Angesichts dessen, dass Horkheimer und Adorno in der Dialektik der Aufklärung davon sprechen, dass „die reale Geschichte aus dem realen Leiden gewoben ist“,[1] läge es nahe zu vermuten, dass Adornos moralphilosophische Überlegungen für die Argumente einer Mitleidsethik offen wären. In Bezug auf Schopenhauer ist dies jedoch gerade nicht der Fall, denn dieser geht nicht davon aus, „dass die Welt durch mitleidiges Handeln in ihrem negativen Grundgefüge[2]“ verändert werden kann. Mitleid ist für Schopenhauer kein ethisches Prinzip, sondern wird nur in Bezug auf die individuelle Weltentsagung thematisiert, d.h. ob ein Mensch aus Mitleid mit anderen entsprechend handelt, liegt im Charakter des jeweiligen Menschen begründet. „Für die universalisierbare Geltung, welche die Mitleidsmoral mit ihrem Prinzip der Leidensvermeidung beansprucht, stellt der Exkurs über den angeborenen Charakter eine tiefe Einschränkung dar: ob eine Person Rücksicht auf den Anderen nehmen wird, so dass sie nicht an dessen Leiden schuldhaft beteiligt wird, hängt jeweils davon ab, ob ihr Charakter den Verzicht auf eigene, den Anderen mögli-cherweise in seiner Suche nach dem für ihn guten Leben behindernde Interessen als Zumutung oder als berechtigte Forderung wertet.“[3]

Für Adorno wäre eine Mitleidsethik nur dann von Interesse, wenn diese den Anspruch erheben würde, dass durch mitleidiges Handeln die Welt grundlegend verändert werden könnte.

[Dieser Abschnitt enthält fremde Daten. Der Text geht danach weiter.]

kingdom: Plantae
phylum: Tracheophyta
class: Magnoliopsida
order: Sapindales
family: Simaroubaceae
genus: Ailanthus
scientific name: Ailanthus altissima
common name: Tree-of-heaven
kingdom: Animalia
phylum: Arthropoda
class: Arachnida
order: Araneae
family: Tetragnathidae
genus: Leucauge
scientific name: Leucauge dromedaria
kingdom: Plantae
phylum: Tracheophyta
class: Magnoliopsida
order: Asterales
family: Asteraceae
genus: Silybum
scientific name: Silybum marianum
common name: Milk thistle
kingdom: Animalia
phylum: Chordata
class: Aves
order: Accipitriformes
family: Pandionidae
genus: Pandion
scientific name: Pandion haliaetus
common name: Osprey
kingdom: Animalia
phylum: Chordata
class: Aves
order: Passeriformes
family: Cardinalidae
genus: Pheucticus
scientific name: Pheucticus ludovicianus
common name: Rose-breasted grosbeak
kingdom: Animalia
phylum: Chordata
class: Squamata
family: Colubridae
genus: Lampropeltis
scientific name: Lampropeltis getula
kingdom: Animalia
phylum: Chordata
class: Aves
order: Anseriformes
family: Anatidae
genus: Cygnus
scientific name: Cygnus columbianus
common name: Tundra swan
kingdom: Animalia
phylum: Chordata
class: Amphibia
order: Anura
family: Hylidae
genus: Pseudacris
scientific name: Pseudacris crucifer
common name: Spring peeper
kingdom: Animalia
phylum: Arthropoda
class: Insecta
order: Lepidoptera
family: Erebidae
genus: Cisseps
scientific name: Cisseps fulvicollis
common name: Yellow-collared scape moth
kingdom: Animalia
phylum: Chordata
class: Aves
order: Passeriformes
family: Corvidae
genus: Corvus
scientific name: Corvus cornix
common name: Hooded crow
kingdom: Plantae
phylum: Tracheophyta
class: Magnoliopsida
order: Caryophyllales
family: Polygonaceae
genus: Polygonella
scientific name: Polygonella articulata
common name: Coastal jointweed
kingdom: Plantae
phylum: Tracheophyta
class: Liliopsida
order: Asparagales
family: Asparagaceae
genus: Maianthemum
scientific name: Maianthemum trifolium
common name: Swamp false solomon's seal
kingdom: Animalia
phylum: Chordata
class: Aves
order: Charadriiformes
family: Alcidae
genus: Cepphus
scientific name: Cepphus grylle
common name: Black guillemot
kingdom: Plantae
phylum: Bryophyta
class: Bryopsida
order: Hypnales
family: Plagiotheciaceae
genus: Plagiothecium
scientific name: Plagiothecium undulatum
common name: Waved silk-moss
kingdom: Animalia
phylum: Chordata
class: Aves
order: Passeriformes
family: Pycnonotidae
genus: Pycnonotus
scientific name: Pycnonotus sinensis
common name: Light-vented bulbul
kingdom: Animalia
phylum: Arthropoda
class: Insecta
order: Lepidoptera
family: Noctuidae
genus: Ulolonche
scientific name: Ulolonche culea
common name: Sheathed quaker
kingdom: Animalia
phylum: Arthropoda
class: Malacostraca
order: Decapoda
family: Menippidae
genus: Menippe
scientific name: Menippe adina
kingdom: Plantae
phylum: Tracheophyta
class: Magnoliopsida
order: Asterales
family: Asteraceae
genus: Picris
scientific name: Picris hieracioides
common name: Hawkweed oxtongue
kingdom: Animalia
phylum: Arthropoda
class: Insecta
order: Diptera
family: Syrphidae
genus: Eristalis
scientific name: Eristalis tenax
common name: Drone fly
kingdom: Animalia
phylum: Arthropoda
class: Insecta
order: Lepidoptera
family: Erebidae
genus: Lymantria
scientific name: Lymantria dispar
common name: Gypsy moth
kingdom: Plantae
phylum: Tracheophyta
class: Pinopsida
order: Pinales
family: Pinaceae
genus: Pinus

Eine Mitleidsethik, die die Frage nach dem moralisch richtigen Handeln allein dem individuellen Charakter überantwortet, trägt nicht dazu bei die Welt zu verändern, denn das individuelle moralische Selbstbewusstsein ist „noch die verinnerlichte Bestätigung des Unterschieds von arm und reich“[4]. Das Mitleid ist selbst Teil des Unrechts, da sich in ihm psychologisch das Herrschaftsverhältnis ausdrückt,[5] indem sich der Mitleidige über den Bemitleideten erhebt, wobei unter Umständen dessen Wohlstand auf dem Elend und Leiden desjenigen gründet, dem sein Mitleid gilt. Außerdem muss das Mitleid notwendigerweise partikular bleiben, denn das Leid aller zu stillen, was einer Universalisierung des Mitleids gleichkäme, widerspricht der Beschränktheit, Zufälligkeit und Partikularität des Mitleids.[6] „Es bestätigt die Regel der Unmenschlichkeit durch die Ausnahme, die es praktiziert. Indem Mitleid die Aufhebung des Unrechts der Nächstenliebe in ihrer Zufälligkeit vorbehält, nimmt es das Gesetz der universalen Entfremdung, die es mildern möchte, als unabänderlich hin. Wohl vertritt der Mitleidige als Einzelner den Anspruch des Allgemeinen, nämlich den zu leben, gegen das Allgemeine, gegen Natur und Gesellschaft, die ihn verweigern. Aber die Einheit mit dem Allgemeinen, als dem Inneren, die der Einzelne betätigt, erweist an seiner eigenen Schwäche sich als trügerisch. Nicht die Weichheit sondern das Beschränkende am Mitleid macht es fragwürdig, es ist immer zu wenig.“[7]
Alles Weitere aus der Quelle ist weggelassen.